Become a Research Subject

You can help in the research efforts of understanding memory and memory disorders by becoming a research subject!

 

How can you help us?

Patients with Frontotemporal Dimentia

FTD is less common than Alzheimer's Disease. If you have received a clinical diagnosis of FTD and are interested in becoming involved in research, please contact us (dmccoy@temple.edu). We will try to get you involved with studies that we are conducting if you live in the Philadelphia area, or we can put you in contact with researchers in your area. Studies typically involve three or four hours of memory assessment and you are paid for your time.

Patients with Amnesia

True anterograde amnesia (not related to Alzheimer's Disease) is rare. This is especially true for developmental amnesia. If you believe that you are amnesic and are interested in becoming involved in research, please contact us (dmccoy@temple.edu).
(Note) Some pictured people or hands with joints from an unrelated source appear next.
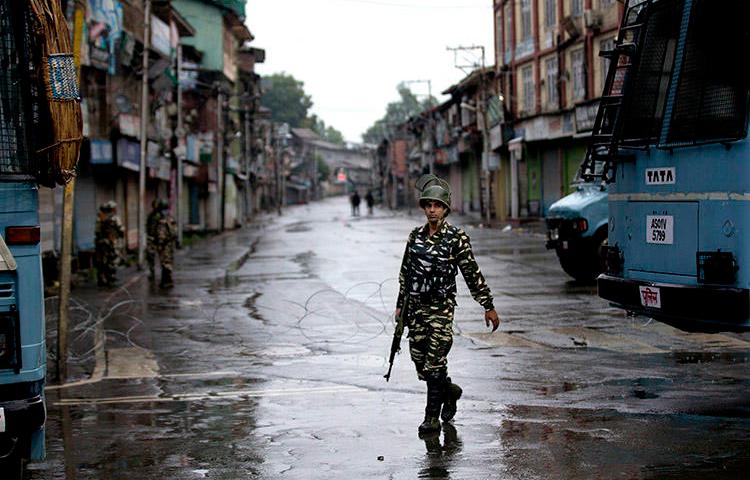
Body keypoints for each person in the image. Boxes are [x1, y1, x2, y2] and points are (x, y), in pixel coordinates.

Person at [395, 174, 500, 435]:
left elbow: (471, 273)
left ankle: (431, 419)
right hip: (416, 310)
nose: (432, 210)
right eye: (428, 205)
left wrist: (487, 305)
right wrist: (401, 306)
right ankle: (449, 391)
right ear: (423, 208)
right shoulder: (415, 236)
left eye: (437, 205)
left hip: (441, 310)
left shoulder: (456, 238)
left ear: (445, 208)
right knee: (420, 362)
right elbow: (405, 273)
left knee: (434, 363)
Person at [146, 198, 177, 288]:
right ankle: (166, 280)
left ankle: (167, 281)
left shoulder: (163, 219)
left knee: (166, 262)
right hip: (167, 243)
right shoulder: (165, 218)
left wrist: (160, 243)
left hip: (165, 243)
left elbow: (161, 233)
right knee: (166, 261)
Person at [94, 200, 125, 287]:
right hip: (110, 242)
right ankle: (110, 277)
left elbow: (96, 231)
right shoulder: (114, 218)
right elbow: (121, 230)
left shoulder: (100, 218)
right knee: (111, 260)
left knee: (101, 261)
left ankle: (101, 279)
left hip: (100, 242)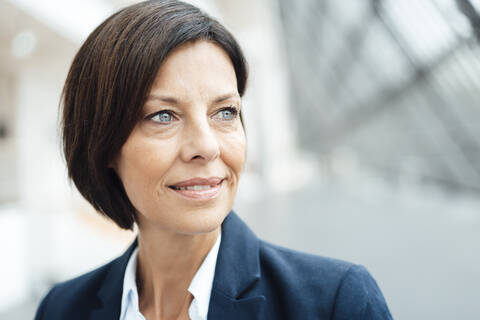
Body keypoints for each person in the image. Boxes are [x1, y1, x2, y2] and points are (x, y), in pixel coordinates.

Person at [34, 1, 393, 319]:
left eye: (224, 112)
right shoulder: (61, 309)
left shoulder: (336, 304)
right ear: (105, 144)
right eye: (163, 116)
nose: (207, 147)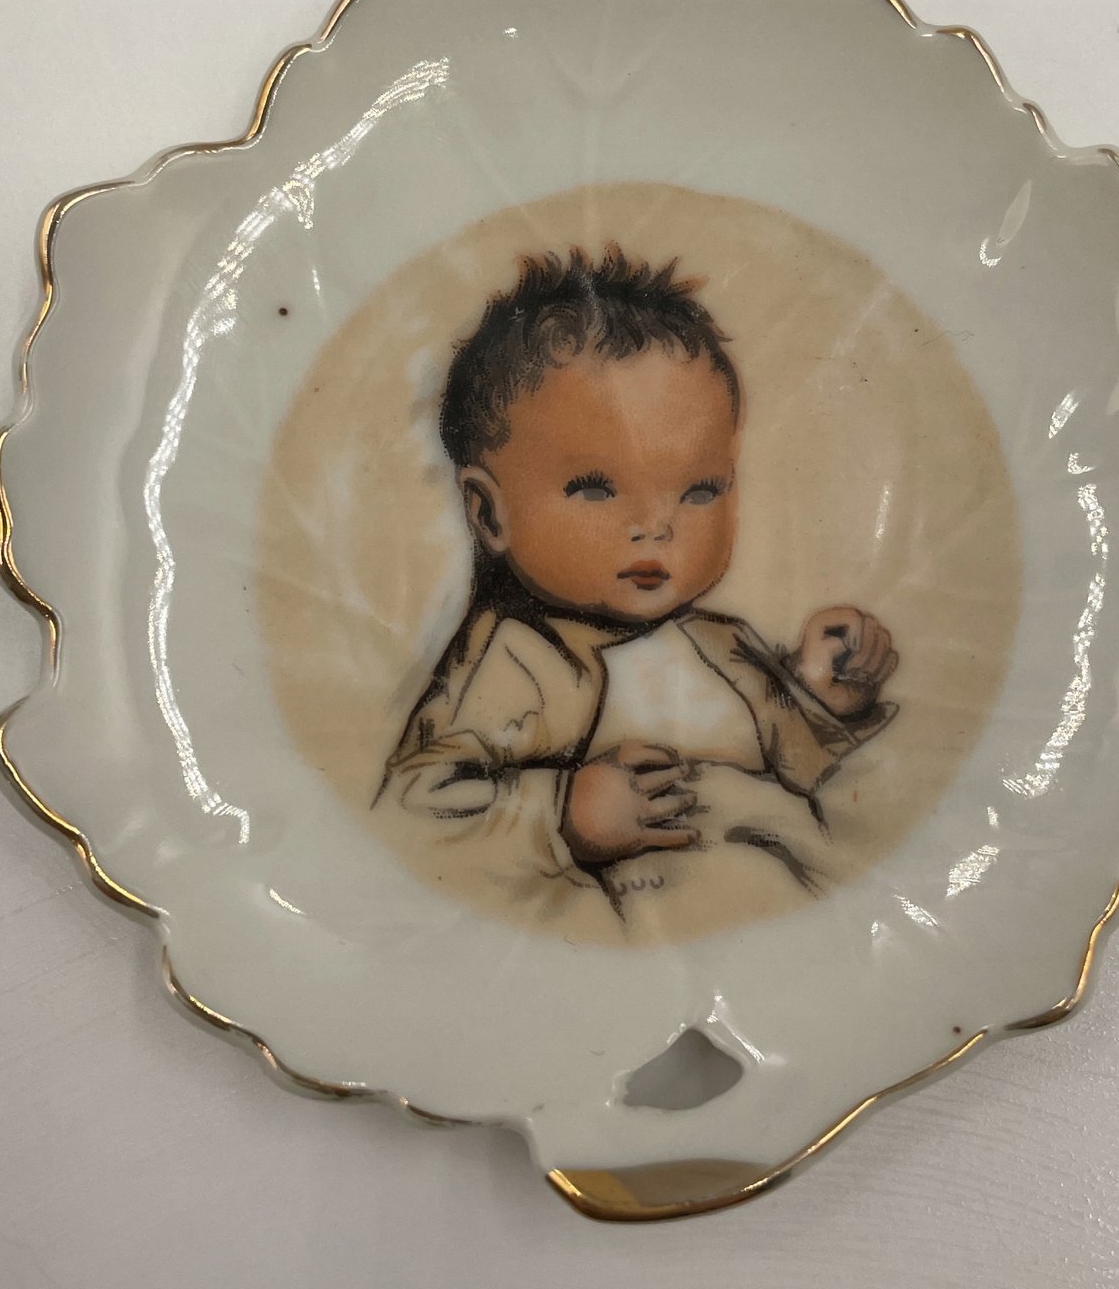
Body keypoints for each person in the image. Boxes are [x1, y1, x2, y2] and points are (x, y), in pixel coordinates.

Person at [378, 246, 897, 934]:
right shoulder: (517, 660)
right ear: (489, 513)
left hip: (800, 923)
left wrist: (822, 697)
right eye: (596, 488)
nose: (657, 526)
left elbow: (792, 768)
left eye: (700, 490)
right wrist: (564, 814)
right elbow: (414, 816)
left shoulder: (722, 643)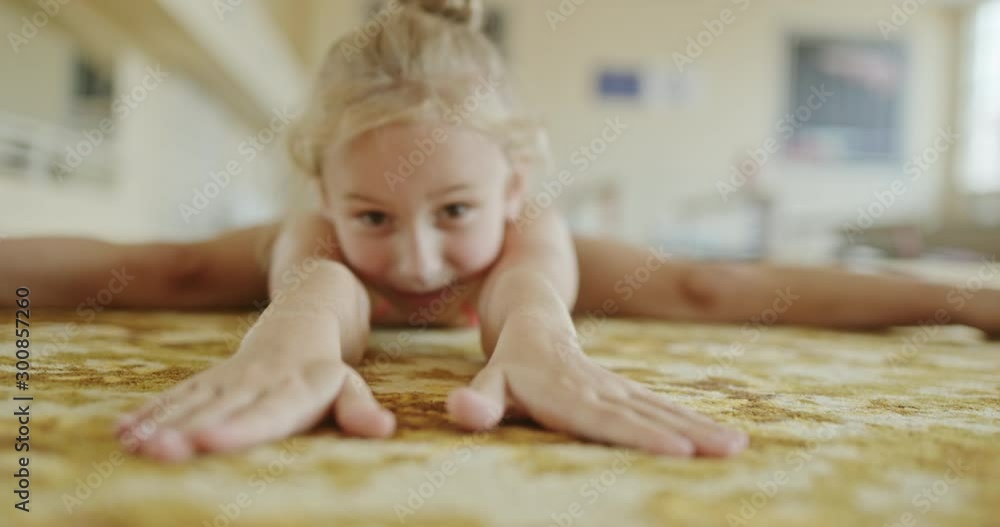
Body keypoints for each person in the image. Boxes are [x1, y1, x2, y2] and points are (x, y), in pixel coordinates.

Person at [2, 0, 996, 462]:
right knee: (171, 269)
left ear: (514, 183)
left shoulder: (532, 233)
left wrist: (963, 300)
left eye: (457, 211)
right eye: (373, 215)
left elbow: (542, 295)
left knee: (702, 285)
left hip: (545, 259)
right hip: (309, 251)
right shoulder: (313, 232)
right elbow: (248, 281)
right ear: (322, 183)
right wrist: (290, 326)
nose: (421, 257)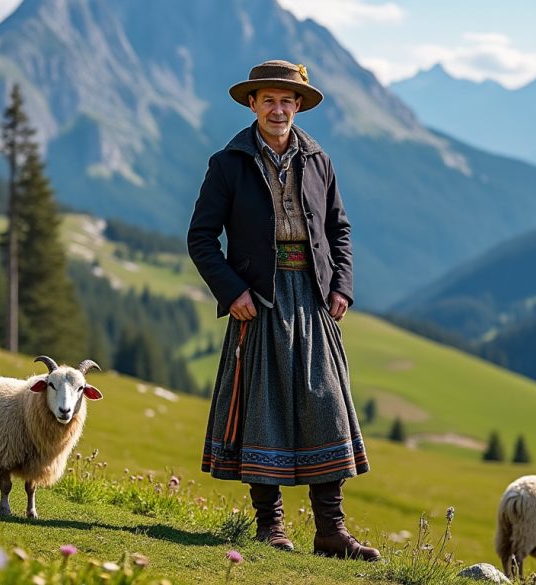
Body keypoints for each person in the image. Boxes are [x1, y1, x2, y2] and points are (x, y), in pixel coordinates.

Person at [188, 60, 378, 562]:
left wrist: (342, 285)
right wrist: (232, 293)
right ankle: (270, 526)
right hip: (259, 302)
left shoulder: (319, 159)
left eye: (287, 100)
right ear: (252, 104)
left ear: (298, 106)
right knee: (262, 408)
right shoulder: (228, 163)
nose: (278, 109)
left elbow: (340, 231)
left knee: (326, 406)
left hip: (314, 300)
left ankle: (330, 532)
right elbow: (201, 239)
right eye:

We will try to get you involved with studies that we are conducting if you live in the Philadelphia area, or we can put you in contact with researchers in your area. Studies typically involve three or four hours of memory assessment.

Healthy Volunteers

We are looking for healthy subjects to use as controls in ours studies. If you are interested you may be qualified to participate in a computer-based study of memory. To participate you must:

Be between the ages of 35-75

Be free of psychiatric and neurological disorders

Free of drug abuse

Have good vision and normal color vision

If you meet these qualifications and would like to become a subject please contact dmccoy@temple.edu. Most experiments take between 1-2 hours. The pay is 15 dollars per hour and you are compensated for your travel expenses.
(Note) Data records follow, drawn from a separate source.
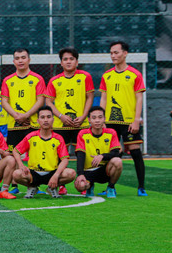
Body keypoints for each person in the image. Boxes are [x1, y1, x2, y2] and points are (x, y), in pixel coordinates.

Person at [44, 47, 94, 195]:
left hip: (81, 123)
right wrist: (61, 116)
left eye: (71, 59)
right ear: (61, 63)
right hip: (61, 124)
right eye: (65, 59)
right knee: (59, 156)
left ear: (77, 62)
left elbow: (90, 97)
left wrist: (84, 116)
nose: (68, 61)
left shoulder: (85, 77)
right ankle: (60, 185)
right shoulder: (54, 80)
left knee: (82, 154)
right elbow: (49, 102)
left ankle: (84, 183)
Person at [100, 41, 147, 196]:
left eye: (116, 52)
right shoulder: (106, 75)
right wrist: (101, 118)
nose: (113, 55)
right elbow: (104, 99)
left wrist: (136, 119)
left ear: (125, 53)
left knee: (135, 153)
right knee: (111, 154)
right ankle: (110, 186)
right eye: (111, 53)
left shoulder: (135, 74)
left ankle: (141, 187)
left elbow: (139, 98)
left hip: (128, 121)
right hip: (110, 121)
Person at [1, 48, 45, 194]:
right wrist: (16, 115)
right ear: (13, 61)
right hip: (14, 124)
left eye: (23, 57)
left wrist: (26, 115)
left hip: (32, 123)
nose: (20, 60)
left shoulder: (37, 79)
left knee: (33, 154)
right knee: (13, 153)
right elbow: (4, 101)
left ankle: (33, 184)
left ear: (29, 60)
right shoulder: (8, 80)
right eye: (17, 58)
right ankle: (14, 185)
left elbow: (40, 100)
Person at [11, 106, 76, 198]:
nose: (46, 120)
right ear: (38, 121)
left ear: (53, 120)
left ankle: (52, 187)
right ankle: (32, 187)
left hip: (52, 173)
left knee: (71, 173)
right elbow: (16, 151)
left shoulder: (58, 138)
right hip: (33, 173)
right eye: (42, 117)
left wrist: (56, 175)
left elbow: (65, 159)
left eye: (48, 117)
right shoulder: (31, 136)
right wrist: (21, 165)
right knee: (16, 174)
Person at [73, 106, 123, 198]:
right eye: (94, 118)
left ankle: (111, 187)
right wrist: (80, 174)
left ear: (104, 119)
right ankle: (89, 186)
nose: (97, 120)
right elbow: (80, 155)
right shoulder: (83, 134)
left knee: (118, 161)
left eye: (100, 117)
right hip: (88, 171)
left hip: (104, 170)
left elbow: (116, 153)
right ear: (89, 120)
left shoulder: (111, 132)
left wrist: (102, 156)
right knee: (80, 186)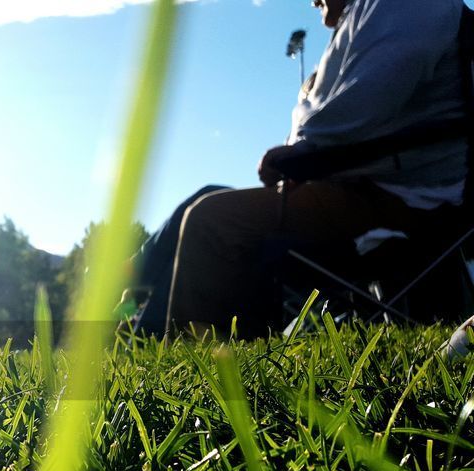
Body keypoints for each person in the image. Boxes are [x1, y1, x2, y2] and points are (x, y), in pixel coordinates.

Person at [130, 0, 468, 337]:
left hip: (401, 204)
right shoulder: (368, 14)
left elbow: (360, 107)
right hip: (365, 187)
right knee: (208, 197)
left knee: (212, 220)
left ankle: (165, 343)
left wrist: (301, 154)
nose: (311, 0)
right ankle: (133, 310)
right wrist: (305, 145)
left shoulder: (404, 5)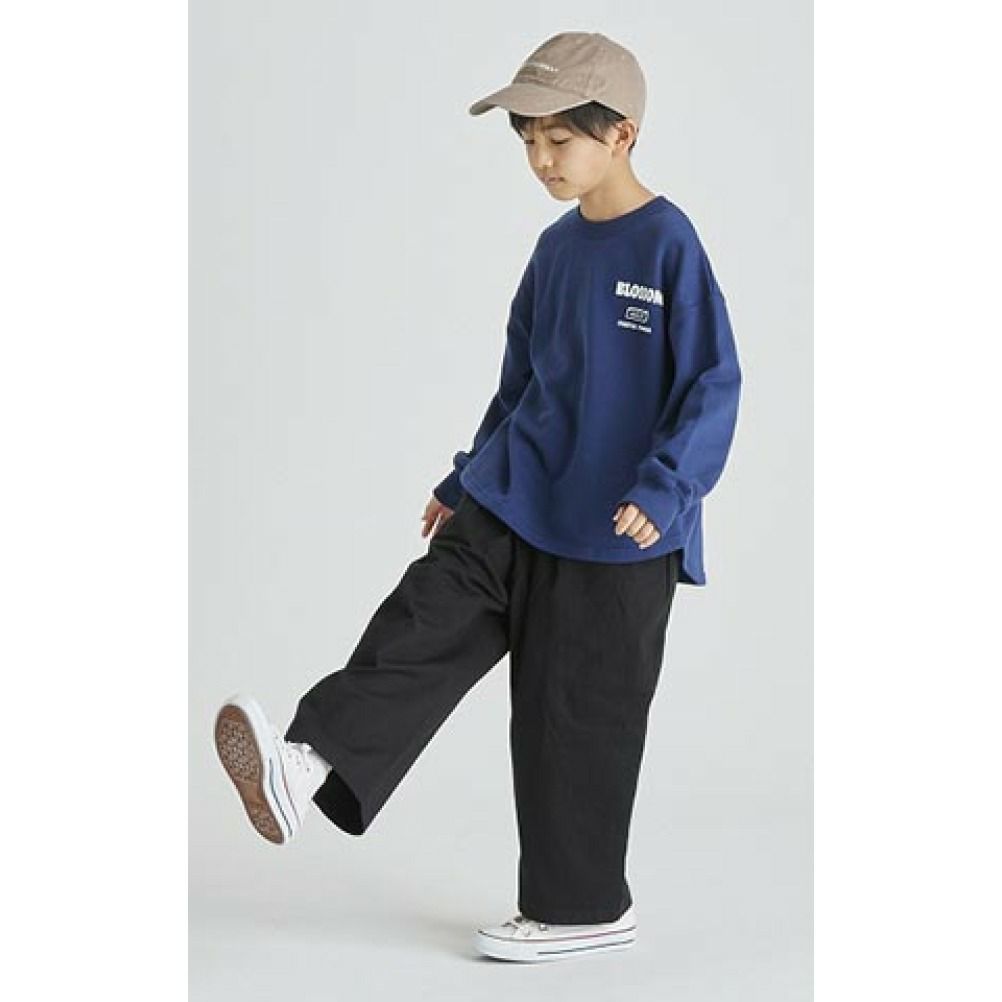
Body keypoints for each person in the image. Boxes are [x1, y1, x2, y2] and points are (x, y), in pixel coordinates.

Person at [213, 30, 742, 964]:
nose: (540, 159)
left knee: (570, 720)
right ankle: (307, 763)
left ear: (620, 133)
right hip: (520, 495)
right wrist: (466, 479)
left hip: (619, 535)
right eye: (528, 140)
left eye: (558, 139)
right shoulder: (554, 251)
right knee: (423, 615)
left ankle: (581, 909)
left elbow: (712, 383)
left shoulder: (670, 244)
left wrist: (666, 489)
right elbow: (523, 384)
What does testing involve?

Our control subjects typically come in for 1-2 hours for a computer based memory experiment. Participants usually take a series of experiments that test them on there ability to remember visual-audio pairing, episodic stories, objects from different categories, colors, shapes, and faces.

 

fMRI Brain Imaging Studies

fMRI Brain imaging is conducted at the University of Pennsylvania's Medical Center and Temple University Hospital. fMRI's use magnetic fields to measure the hemodynamic responses in the brain and develops 3-dimensional images of brain activity. The procedure is completely non-invasive and does not use radiation. Our lab uses fMRI data to analyze brain activity during certain memory tasks including long-term memory, short-term memoy, and memory of different objects.